Odd. If she were somehow watching him through the mirror, her image shouldn’t have left just because he moved. Unless she’d noticed his attention and was now hiding.
Draco stepped forward, an insult ready in his mouth for when her reflection would return after she’d thought he left.
But the buck-teeth and bushy hair reappeared immediately as he came closer. He was about to let the insult fly when he noticed the brown eyes weren’t narrowed in derision. Instead, they were open and almost…glowing. Yes, it was Granger, and she looked…happy. Her head was turned towards his reflection, but he could still see the soft smile toying with her lips.
Draco inhaled sharply and stumbled backwards, the image once again disappearing. “Must be a Zonko’s prank mirror,” he muttered. “Cheap trick to play on someone.” He lifted his nose into the air and turned his back on the mirror.
But even as he closed the door behind him, the image followed him farther than the confines of the room.
-
Twin redheads bounded into the room, shutting the door as silently and swiftly as they could. “Filch won’t know what hit him!” George whispered gleefully as they listened to the grumblings of the caretaker grow softer and softer.

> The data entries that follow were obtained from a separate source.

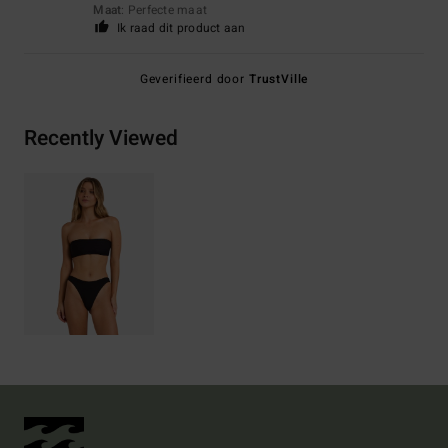
Maat
: Perfecte maat
Ik raad dit product aan
Geverifieerd door
TrustVille
Recently Viewed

“Or more importantly who,” Fred reminded. “That is not a mess I want to clean up.” Both boys turned around to look at the room. “What do you suppose that is?” Fred asked, staring at the mirror. “It’s never been here before.”
“Dunno.”
They looked over at each other, smiles growing on their faces. They darted forward, planting themselves in front of the mirror, eagerly waiting for something to happen.
Nothing did.
Fred whipped out his wand. “Revelio.” The twins waited for a message to appear or a trick switch to light up. “Maybe we have to read the inscription?” Fred asked.
“Erised stra ehru oyt ube cafru oyt on wohsi,” George rattled off. Still nothing happened. George stepped forward, running his fingers along the frame in the hopes that his fingers would catch on a lever or imperfection leading to a clue.
“Wait, it’s a mirror. What happens if we reverse the inscription?” Fred pointed at the message. “I show not your face but your heart’s desire.” Both twins looked in the mirror again, their eyes meeting in the reflection, waiting with bated breath for something to happen.
“It should’ve done something by now,” George whispered, as if the mirror might eavesdrop and react to his words.
“Aww, it’s just a regular mirror,” Fred said, looking severely disappointed.
“Too bad,” George answered. “Oh well, Filch’ll be gone by now.”
The twins left the room without so much as a second glance, their mind already occupied with dreams of mayhem and mischief.